REQUIRED ACTION 1: Update the mammography excerpt by rewriting everything from "Insurance companies willingly" down to "in a mammogram.", using "thermal breast scans" in place of "thermograms".
REQUIRED ACTION 2: Extend the mammography excerpt with new writing that picks up after its final sentence.

The Zeneca Corporation was praised in a March 8, 1996, article in
The New York Times because their stock "was soaring" after they merged with Sandoz and Ciba-Geigy, two of Switzerland's big drug makers. Zeneca has also been buying up cancer clinics around the country. Cancer prevention certainly would not be in the best interests of their stockholders.1

"Breast Cancer Awareness Month" was the brainchild of the Zeneca Corporation, which pays for and controls all the radio and TV spots, all the pamphlets, and all the information related to October as "Breast Cancer Awareness Month," with no mention of environmental risk factors, toxic pesticides, or chemical pollutants. Women are urged to get a yearly mammogram touting early detection as their best protection. There is no mention that all the mammography equipment is made by the General Electric Corporation, which is heavily invested in the nuclear industry. There is no mention that repeated mammograms might actually damage DNA in breast tissue, and increase a women's risk of developing breast cancer at a later time in her life.2

Mammograms for women between the ages of 40 and 49 with no symptoms may increase deaths from breast cancer within ten years after the first screening, as reported in the October 2003 Journal of the National Cancer Institute (JNCI).3 However, baseline mammograms are still being promoted for younger women. New findings indicate that mammogram screening for women over age 50 does not result in lower breast cancer deaths. Danish scientists, Ole Olson and Peter Gotzsche looked at all the published studies of screening mammography and found the studies which reported the highest benefit to women, were the most flawed in their methods, whereas studies like the large Canadian study that reported no benefits from mammography were the most reliable. They did find the use of screening mammography led to more aggressive treatment (30% more mastectomies and lumpectomies). "The additional surgeries did NOT translate into more lives saved."4

Insurance companies willingly pay for yearly mammograms but balk at paying for less risky thermograms, which use heat sensitive technology to detect a troubling situation years before a tumor is large enough to show up in a mammogram.

SOURCE DATA:
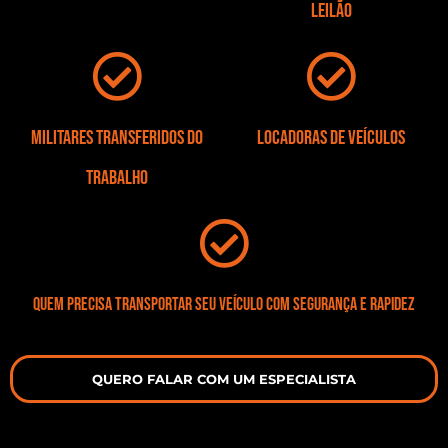
leilão
Militares transferidos do
Locadoras de veículos
trabalho
Quem precisa transportar seu veículo com segurança e rapidez
QUERO FALAR COM UM ESPECIALISTA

EXERCISE ANSWER 1:
Insurance companies willingly pay for yearly mammograms but balk at paying for less risky thermal breast scans, which use heat sensitive technology to detect a troubling situation years before a tumor is large enough to show up in a mammogram.

EXERCISE ANSWER 2:
Women with a family member who had breast cancer, or who themselves have had breast cancer, are considered to be of high risk and are therefore urged more strongly to get yearly mammograms. I vividly recall attending a conference on breast cancer at which a soft spoken young woman addressed this problem by asking how ethical was it to urge women of high risk to purposefully expose themselves to radiation of the breast, when radiation exposure is the only proven cause of breast cancer. A good point, indeed. A wiser approach would be to help these women, and all women, learn about environmental risk factors and provide them with information on ways to reduce or eliminate many unnecessary toxic exposures. Promoting alternative diagnostic tools to mammography would also be of great benefit.

The controlled media information that accompanies "Breast Cancer Awareness Month" carefully avoids mentioning pesticides and other chemical toxins as risk factors for breast cancer. The time has come for women to ask the hard question. Is "Breast Cancer Awareness Month" really about protecting women's health, or is it more about protecting corporate wealth? There is very little profit in disease prevention and breast cancer has become big business.

Every year the American Cancer Society and National Cancer Institute, supported by the petro-chemical-pharma-medical complex drag out the same old risk factors for breast cancer—age, family history, personal history, early menarche/late menopause, late pregnancy/no pregnancy. (These risk factors are discussed in more detail in "Breast Cancer Awareness Month: A Look at the Environment,"
TLDP #195, Oct 1999, and can be read on the Google web site by clicking on "Rose Marie Williams.") The connection to estrogen is emphasized as though women's bodies were intentionally designed to sabotage themselves. Breast cancer advocates are tired of this myopic explanation, and are looking at the big picture of how environmental exposures may be interfering with estrogen production and function, and are finding many plausible explanations.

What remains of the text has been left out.